Le constat est sans appel : « La proposition de la commission fait à peine la distinction entre le piégeage naturel et le piégeage industriel » ; c’est « une méthodologie fourre-tout pour toutes les activités de piégeage du carbone. Par conséquent, elle manque d’informations concrètes sur les risques spécifiques inhérents à certains types d’activités d’élimination dans l’agriculture » ; et les critères sur lesquels la commission fondera sa décision d’approuver un système de certification « sont trop vagues pour garantir l’exclusion des systèmes de greenwashing ».

Des questions restent en suspens, met en garde le rapport : comment s’assurer que l’achat de crédits carbone par les entreprises ne retarde pas les réductions d’émissions nécessaires ? ; comment l’agriculture carbone peut-elle être ouverte à tous les agriculteurs, y compris à ceux qui font déjà des efforts depuis un certain temps ? ou encore, « comment pouvons-nous garantir que les résultats seront permanents » ?

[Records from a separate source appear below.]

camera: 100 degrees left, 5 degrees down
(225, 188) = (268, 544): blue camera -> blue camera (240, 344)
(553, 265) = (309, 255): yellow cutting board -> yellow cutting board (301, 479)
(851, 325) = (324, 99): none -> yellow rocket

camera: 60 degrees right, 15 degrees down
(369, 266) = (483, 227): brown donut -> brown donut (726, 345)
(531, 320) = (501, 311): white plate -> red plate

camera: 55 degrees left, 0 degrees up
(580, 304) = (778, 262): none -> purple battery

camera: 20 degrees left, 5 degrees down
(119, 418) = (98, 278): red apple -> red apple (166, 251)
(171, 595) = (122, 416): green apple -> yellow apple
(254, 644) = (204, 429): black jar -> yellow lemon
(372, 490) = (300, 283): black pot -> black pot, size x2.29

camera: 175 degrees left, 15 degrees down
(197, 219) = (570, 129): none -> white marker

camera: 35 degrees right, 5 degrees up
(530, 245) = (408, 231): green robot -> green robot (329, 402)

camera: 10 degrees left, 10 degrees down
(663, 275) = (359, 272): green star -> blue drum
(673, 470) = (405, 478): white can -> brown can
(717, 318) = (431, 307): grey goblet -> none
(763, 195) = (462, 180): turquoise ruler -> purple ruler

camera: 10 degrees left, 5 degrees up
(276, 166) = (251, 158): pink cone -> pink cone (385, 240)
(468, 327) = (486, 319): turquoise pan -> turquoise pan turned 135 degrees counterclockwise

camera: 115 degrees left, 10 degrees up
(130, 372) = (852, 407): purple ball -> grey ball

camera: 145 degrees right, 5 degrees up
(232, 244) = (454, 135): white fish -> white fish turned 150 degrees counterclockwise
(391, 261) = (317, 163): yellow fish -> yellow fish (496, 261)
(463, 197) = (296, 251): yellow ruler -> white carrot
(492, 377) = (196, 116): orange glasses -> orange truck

Autre critique : « Le règlement se concentre presque uniquement sur les absorptions et exclut un certain nombre de pratiques liées à l’évitement et à la réduction des émissions.

Ce cadre étroit ne permet pas d’exploiter tout le potentiel d’atténuation de l’agriculture carbone ». Arc 2020 propose une évaluation globale de l’exploitation, incluant les émissions directes et indirectes des exportations et des importations, afin de maximiser le potentiel d’atténuation et d’éviter les fuites de carbone.

Accaparement des terres et double financement

Autre risque, avec l’augmentation de la demande et du prix des crédits carbone, celui d’une ruée vers les terres de la part des investisseurs.

L’agriculture bas-carbone pourrait inciter à l’achat de terres pour mettre en œuvre des pratiques d’agriculture carbone et bénéficier des revenus des crédits carbone, faisant ainsi grimper les prix des terres agricoles.

Dans son rapport Arc 2020 cite l’exemple de l’Australie, où un programme similaire a été lancé en 2011 et où après les dix premières années, le gouvernement a dû proposer une législation permettant de mettre son veto aux projets d’agriculture carbone de plus de 15 ha pour empêcher les investisseurs de spéculer sur les terres.

Enfin, le rapport craint une certaine concurrence entre la nouvelle Pac. À l’avenir, indiquent ses auteurs, il serait essentiel d’éviter de créer une compétition entre les deux instruments (Pac et certification carbone) et veiller à empêcher le double financement de pratique.

« Quel montant de la subvention de transition vers l’agriculture biologique de la Pac un agriculteur pourrait-il recevoir en plus de la rémunération de l’agriculture carbone » qui comporte des obligations qui se chevauchent, demande-t-il. Tous ces scénarios devront être discutés dans les prochains mois par les experts sélectionnés par la Commission européenne.